What to do:
Retype the line containing "REMAINDER OF PAGE LEFT BLANK INTENTIONALLY" and each later line through the end of the listing, exactly as written, with no other lines.

Dataset extract:

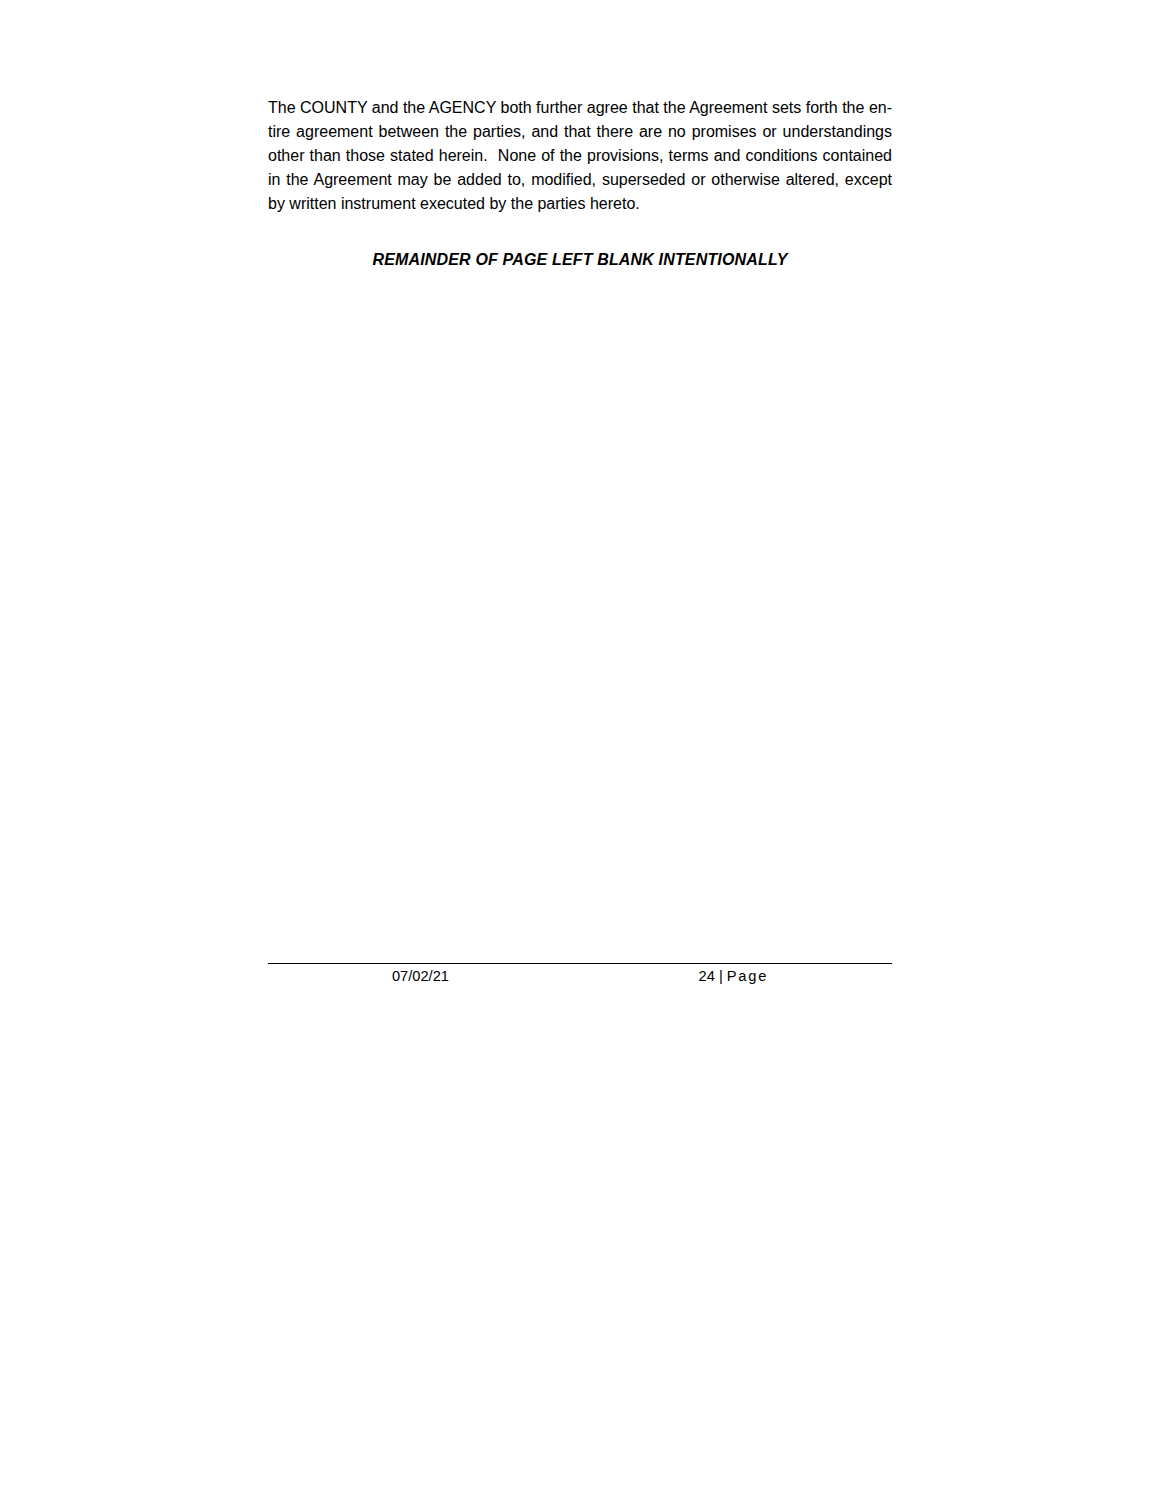The COUNTY and the AGENCY both further agree that the Agreement sets forth the entire agreement between the parties, and that there are no promises or understandings other than those stated herein. None of the provisions, terms and conditions contained in the Agreement may be added to, modified, superseded or otherwise altered, except by written instrument executed by the parties hereto.
REMAINDER OF PAGE LEFT BLANK INTENTIONALLY
07/02/21 24 | Page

Task response:
REMAINDER OF PAGE LEFT BLANK INTENTIONALLY
07/02/21 24 | Page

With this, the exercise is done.